En este sentido, Las palabras en la pintura constituye ciertamente una expresión del cambio producido en el ámbito de la cultura visual a fines de la década de los sesenta cuando, de la mano de la irrupción de los nuevos medios y de la reflexión proporcionada por la semiología, tendieron a abolirse las fronteras que separaban tradicionalmente lo legible, lo audible y lo visible.
Desde esta perspectiva, por ejemplo, me parece que el ensayo de Butor está directamente ligado a la reflexión de François Lyotard en Discurso, figura (1971) y de Louis Marin en Estudios semiológicos (1972). En el caso de Lyotard, no solo porque este último dedica casi un capítulo completo de su libro al análisis de “L’appel des Rocheuses” (1962), un texto que Butor escribió a partir de cuatro fotografías de Ansel Adams y Edward Weston, sino también porque Butor a su vez dedica a Lyotard la reedición de Las palabras en la pintura en Répertoire IV. En el caso de Marin, no solo porque este último reseñó la publicación de Las palabras en la pintura en una serie de apuntes titulada “Textos en representación” (1970), sino también porque su noción de “recorrido de la mirada” se aprecia muy próxima a la reflexión de Butor acerca del “vector”, cuyo impulso introduce la obligatoriedad de leer la escritura en una dirección espacial determinada sobre una superficie, incluso cuando esa escritura no sea legible.
No obstante, creo que la reflexión de Butor se puede escuchar también más allá de los límites estrictos del periodo heroico de la semiología, en un recorrido que podría pasar, por ejemplo, por Michel Foucault (Esto no es una pipa, 1973), Meyer Schapiro (“L’écrit dans l’image”, 1976), Svetlana Alpers (El arte de describir, 1983), W. J. T. Mitchell (Teoría de la imagen, 1994) y James Elkins (On Pictures and the Words that Fail Them, 1998).
En este sentido, me parece que el principal mérito del ensayo de Butor radica en que, sin ser un texto teórico, sitúa la reflexión acerca de las relaciones entre la palabra y la imagen en un plano distinto al de la iconografía y al de los estudios comparatistas tradicionales. Un plano en que, como indica W. J. T. Mitchell, esas relaciones ya no se establecen entre las artes verbales y las artes visuales, sino que dentro de cada una de las artes y de sus medios individuales. “La escritura, en su forma física y gráfica, constituye una sutura inseparable de lo visual y de lo verbal, la ‘imagentexto’ encarnada”.

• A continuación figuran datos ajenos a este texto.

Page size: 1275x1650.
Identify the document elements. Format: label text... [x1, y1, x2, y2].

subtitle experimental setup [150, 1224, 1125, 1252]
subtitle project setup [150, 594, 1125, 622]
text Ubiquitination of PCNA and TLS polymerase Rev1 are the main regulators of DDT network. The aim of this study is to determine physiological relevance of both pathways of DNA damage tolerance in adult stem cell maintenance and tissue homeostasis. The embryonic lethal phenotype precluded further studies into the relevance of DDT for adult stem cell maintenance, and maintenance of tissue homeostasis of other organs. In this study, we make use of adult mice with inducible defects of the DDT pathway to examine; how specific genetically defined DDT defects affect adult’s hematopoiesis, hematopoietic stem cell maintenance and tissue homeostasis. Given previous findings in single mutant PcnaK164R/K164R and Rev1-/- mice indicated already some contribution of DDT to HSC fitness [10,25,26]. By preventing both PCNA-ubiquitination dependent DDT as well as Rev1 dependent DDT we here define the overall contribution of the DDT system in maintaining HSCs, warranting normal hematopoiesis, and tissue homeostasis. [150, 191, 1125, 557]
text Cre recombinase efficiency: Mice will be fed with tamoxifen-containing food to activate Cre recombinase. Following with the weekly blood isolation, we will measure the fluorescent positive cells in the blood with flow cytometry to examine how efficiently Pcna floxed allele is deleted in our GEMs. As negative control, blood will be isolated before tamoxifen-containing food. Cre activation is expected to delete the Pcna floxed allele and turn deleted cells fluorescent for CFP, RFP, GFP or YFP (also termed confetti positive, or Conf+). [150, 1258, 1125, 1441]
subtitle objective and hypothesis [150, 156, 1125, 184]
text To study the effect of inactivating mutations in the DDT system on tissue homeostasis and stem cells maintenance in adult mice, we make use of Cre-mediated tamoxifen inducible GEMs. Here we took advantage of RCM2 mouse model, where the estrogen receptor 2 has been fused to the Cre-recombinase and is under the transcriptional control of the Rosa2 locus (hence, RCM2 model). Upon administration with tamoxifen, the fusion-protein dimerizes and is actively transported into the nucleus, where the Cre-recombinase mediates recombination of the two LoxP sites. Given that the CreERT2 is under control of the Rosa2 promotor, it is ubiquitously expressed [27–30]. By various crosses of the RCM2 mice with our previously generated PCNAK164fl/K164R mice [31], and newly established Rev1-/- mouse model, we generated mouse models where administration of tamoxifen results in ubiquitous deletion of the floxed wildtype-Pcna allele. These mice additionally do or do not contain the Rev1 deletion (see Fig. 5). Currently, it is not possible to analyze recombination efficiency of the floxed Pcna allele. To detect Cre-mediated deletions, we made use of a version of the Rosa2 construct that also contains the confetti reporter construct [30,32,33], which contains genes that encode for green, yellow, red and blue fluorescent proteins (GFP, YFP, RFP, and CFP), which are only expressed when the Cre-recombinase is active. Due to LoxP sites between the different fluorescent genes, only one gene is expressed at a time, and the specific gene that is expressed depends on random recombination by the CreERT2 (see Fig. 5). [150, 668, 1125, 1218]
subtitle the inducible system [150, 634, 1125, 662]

Desde esta perspectiva, la escritura ya no es una palabra que hace ver mediante la evocación de una imagen mental susceptible de ser trasladada a la tela por la mano del pintor, sino que es ella misma, imagen material, que se da a ver sobre una superficie. La escritura –parece decirnos Butor– es una imagen que establece relaciones con otros tipos de imágenes, las cuales habría que llamar “visuales”, solo que la escritura es ella misma también imagen visual. Butor no niega que las palabras en la pintura puedan ser leídas o incluso pronunciadas por el observador –de hecho, este aspecto inteligible o sonoro abre y cierra el libro–, sino que su reflexión se encamina hacia un punto en que esas palabras adquieren su valor a partir de otros rasgos que ya no son esa lectura o esa pronunciación, tales como la repetición, la frecuencia, la separación y la combinación de grafismos, que producen aquello que Butor denomina como “efecto de escritura”.
El argumento de una escritura cuya legibilidad está graduada o que resulta derechamente ilegible, abre de este modo el espacio de unas “zonas de extravío” o de unas “zonas de desorientación”, que constituyen uno de los territorios hacia donde conduce el recorrido propuesto por Butor.